_EXERCISE BRIEF_: Please give, word for word, the line containing "This is my first" and every line that comes after it in the data below.

_EXERCISE INPUT_:
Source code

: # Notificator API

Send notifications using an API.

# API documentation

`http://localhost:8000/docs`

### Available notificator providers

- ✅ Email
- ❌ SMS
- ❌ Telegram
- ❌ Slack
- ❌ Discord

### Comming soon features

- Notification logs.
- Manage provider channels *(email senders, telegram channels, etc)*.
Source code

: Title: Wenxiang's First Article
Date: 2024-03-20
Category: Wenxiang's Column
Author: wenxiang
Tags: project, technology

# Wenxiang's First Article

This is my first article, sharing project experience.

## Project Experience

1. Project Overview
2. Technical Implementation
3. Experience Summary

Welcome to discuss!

_ANSWER_:
This is my first article, sharing project experience.

## Project Experience

1. Project Overview
2. Technical Implementation
3. Experience Summary

Welcome to discuss!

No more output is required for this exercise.